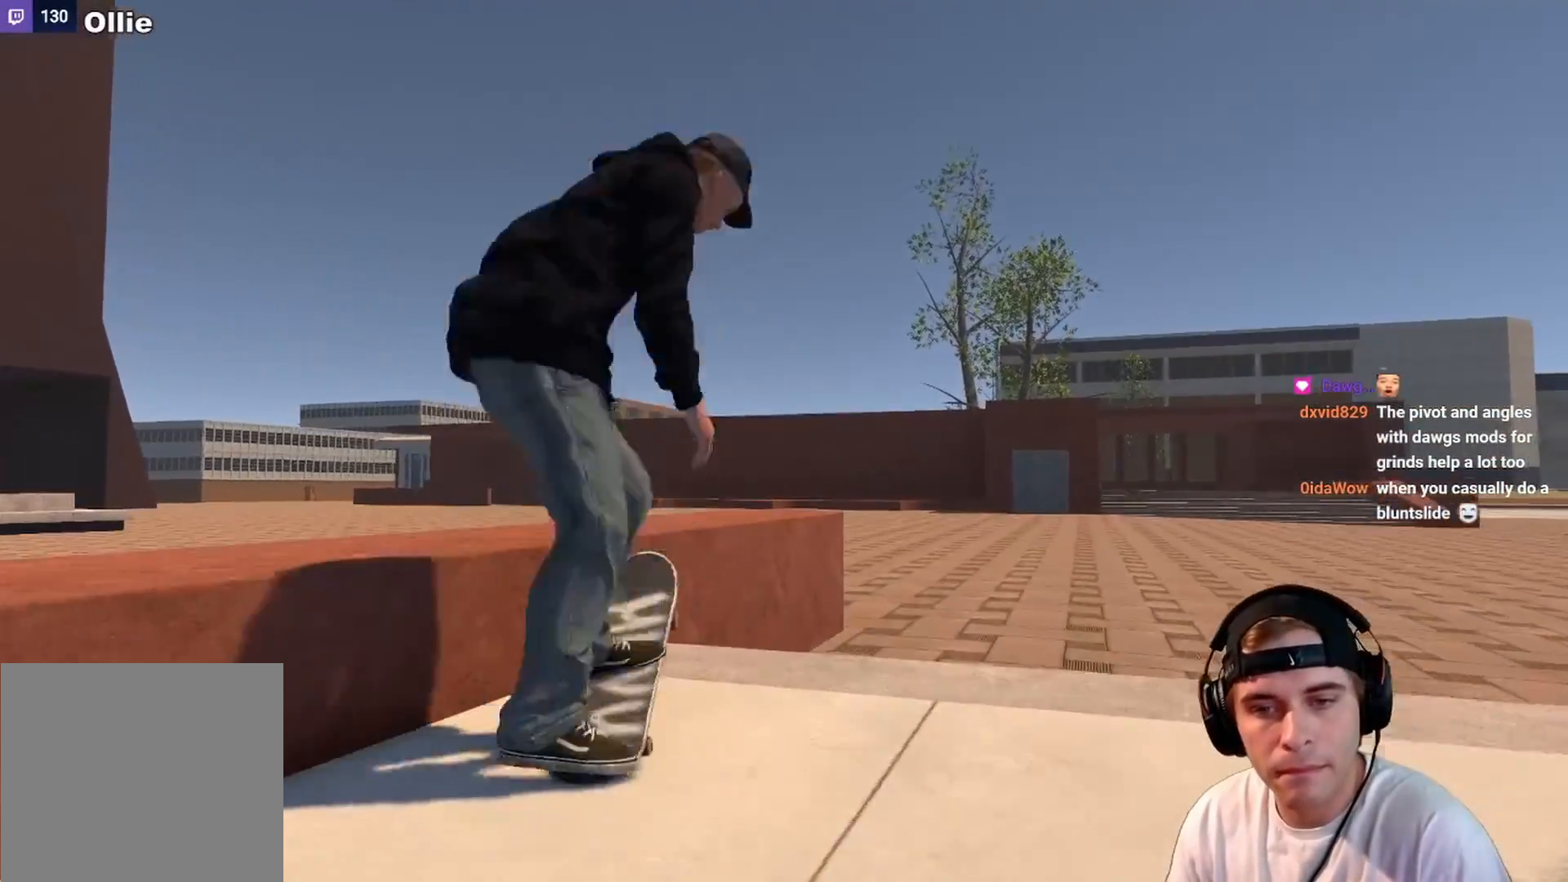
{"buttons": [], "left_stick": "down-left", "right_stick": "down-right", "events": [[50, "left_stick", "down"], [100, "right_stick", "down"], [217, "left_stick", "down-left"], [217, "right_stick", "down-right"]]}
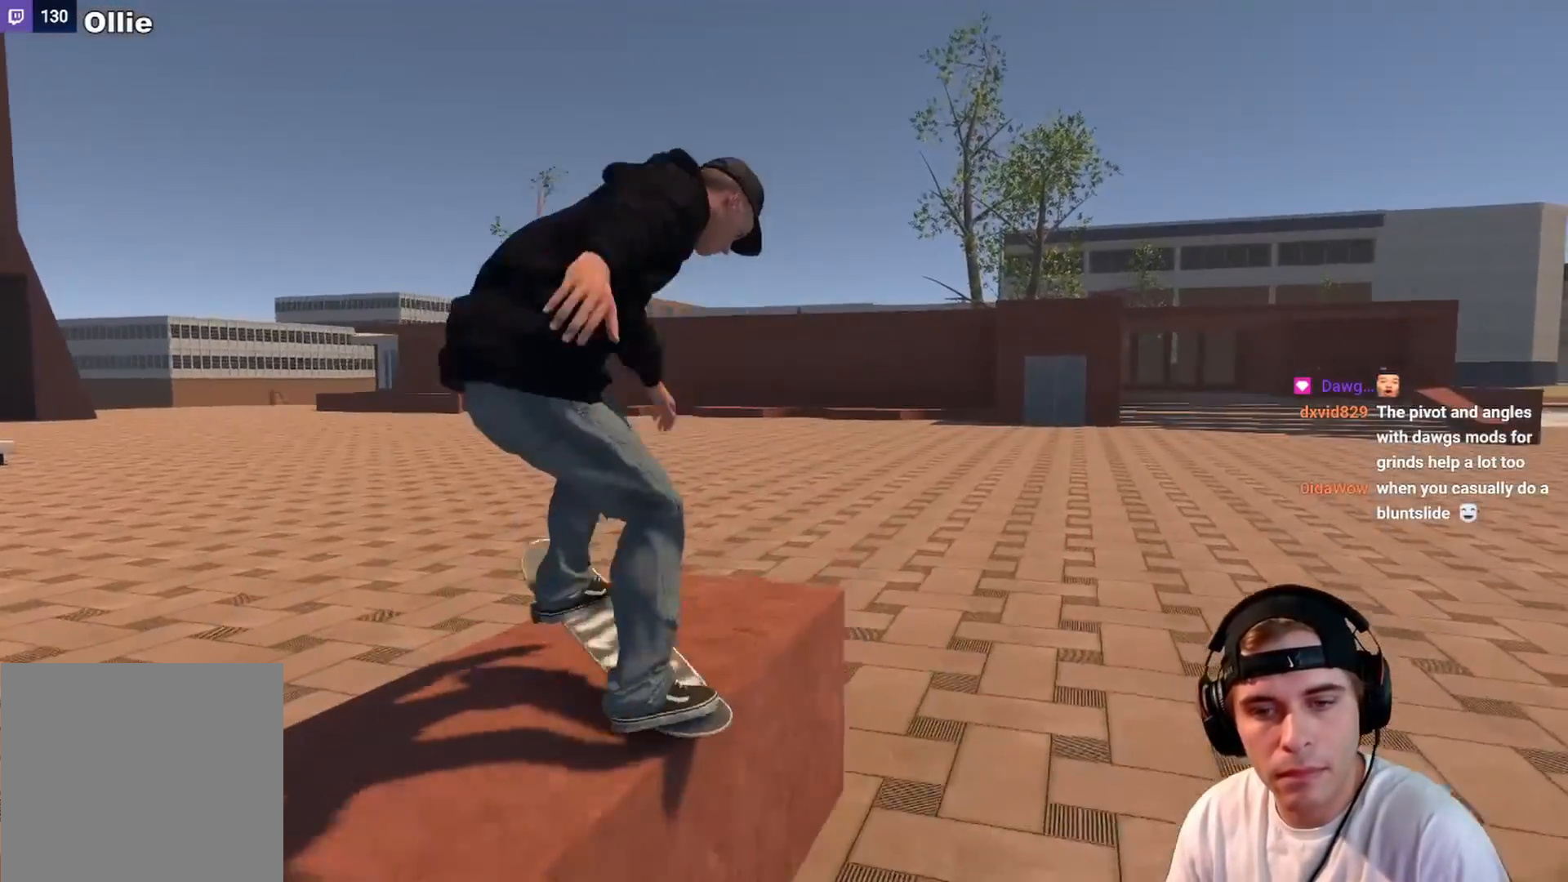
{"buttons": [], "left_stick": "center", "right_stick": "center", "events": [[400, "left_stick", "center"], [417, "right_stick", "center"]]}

---

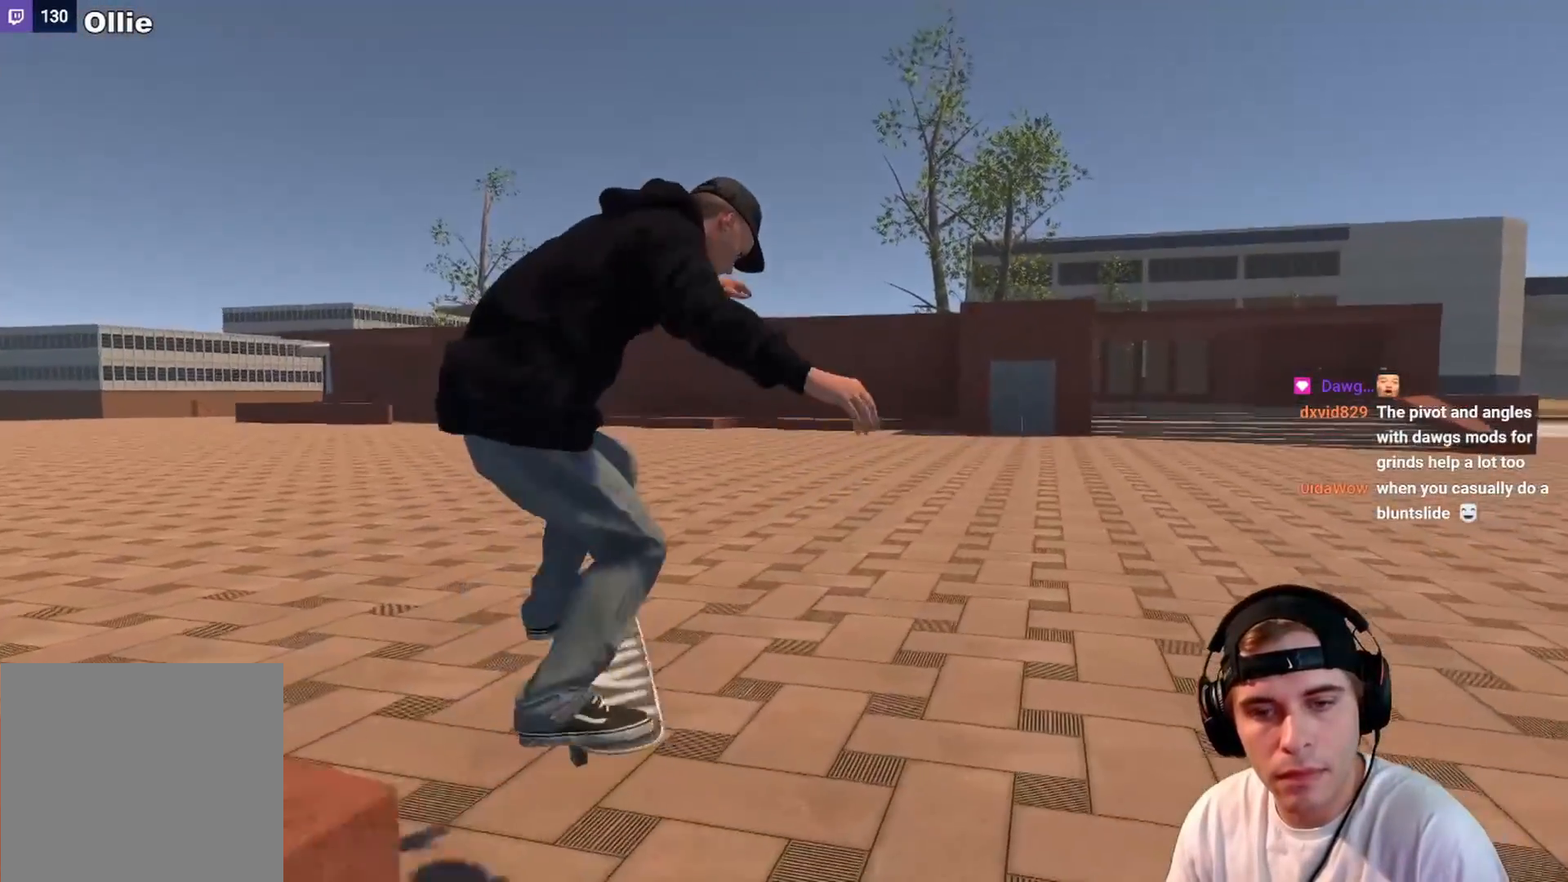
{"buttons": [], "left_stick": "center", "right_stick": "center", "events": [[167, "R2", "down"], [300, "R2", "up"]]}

...

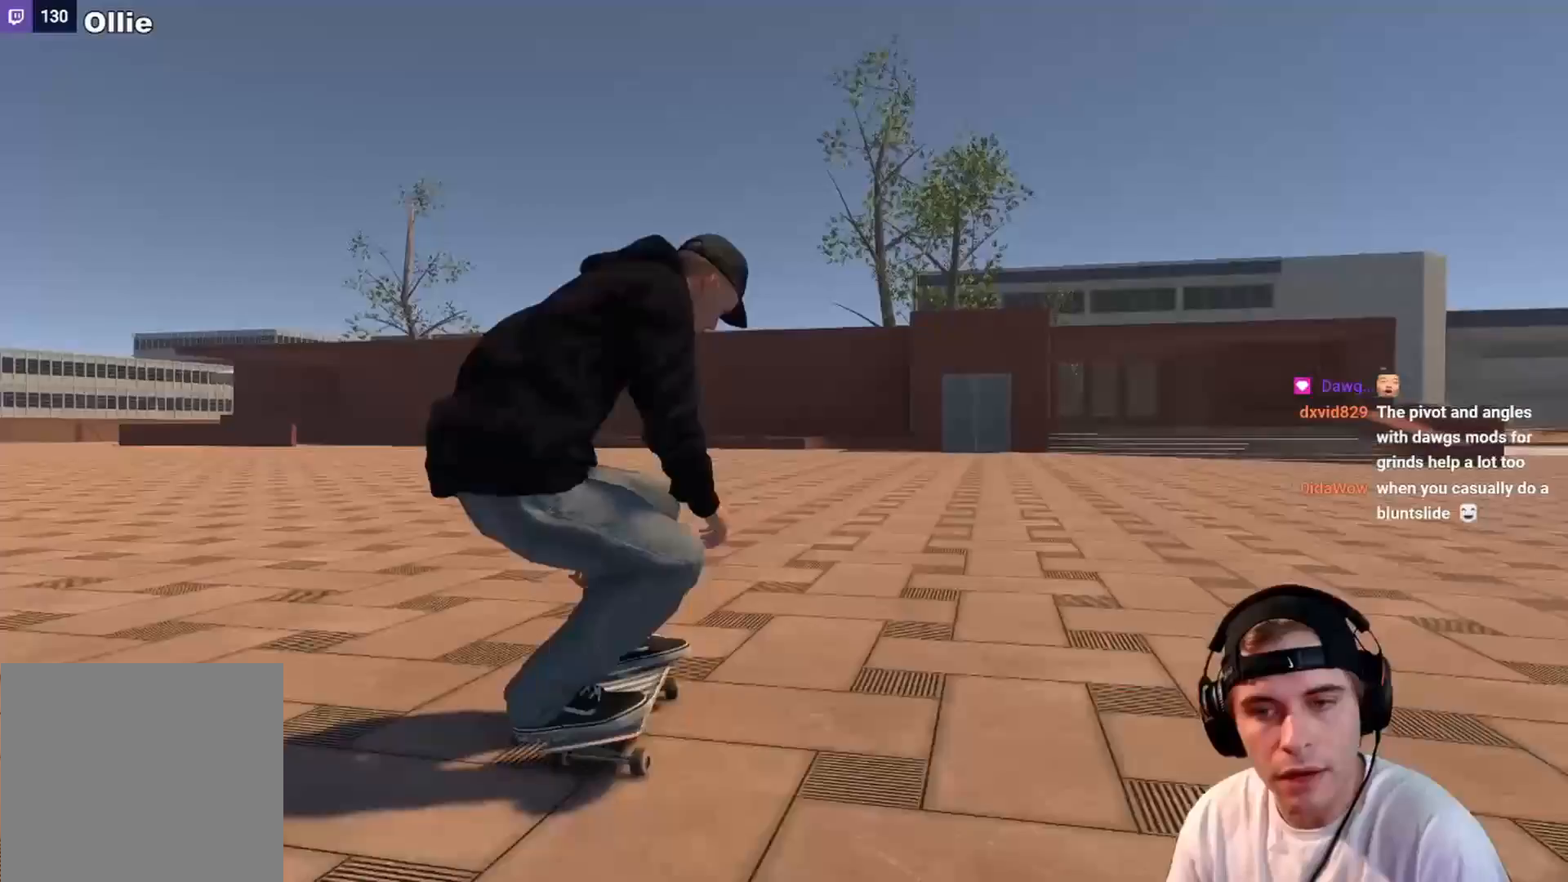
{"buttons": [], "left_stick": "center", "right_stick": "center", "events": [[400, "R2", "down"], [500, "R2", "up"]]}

* _Exercise_: Each line with the word "center" in the records above belongs in the result; copy all of them.

* _Answer box_:
{"buttons": [], "left_stick": "center", "right_stick": "center", "events": [[400, "left_stick", "center"], [417, "right_stick", "center"]]}
{"buttons": [], "left_stick": "center", "right_stick": "center", "events": [[167, "R2", "down"], [300, "R2", "up"]]}
{"buttons": [], "left_stick": "center", "right_stick": "center", "events": [[400, "R2", "down"], [500, "R2", "up"]]}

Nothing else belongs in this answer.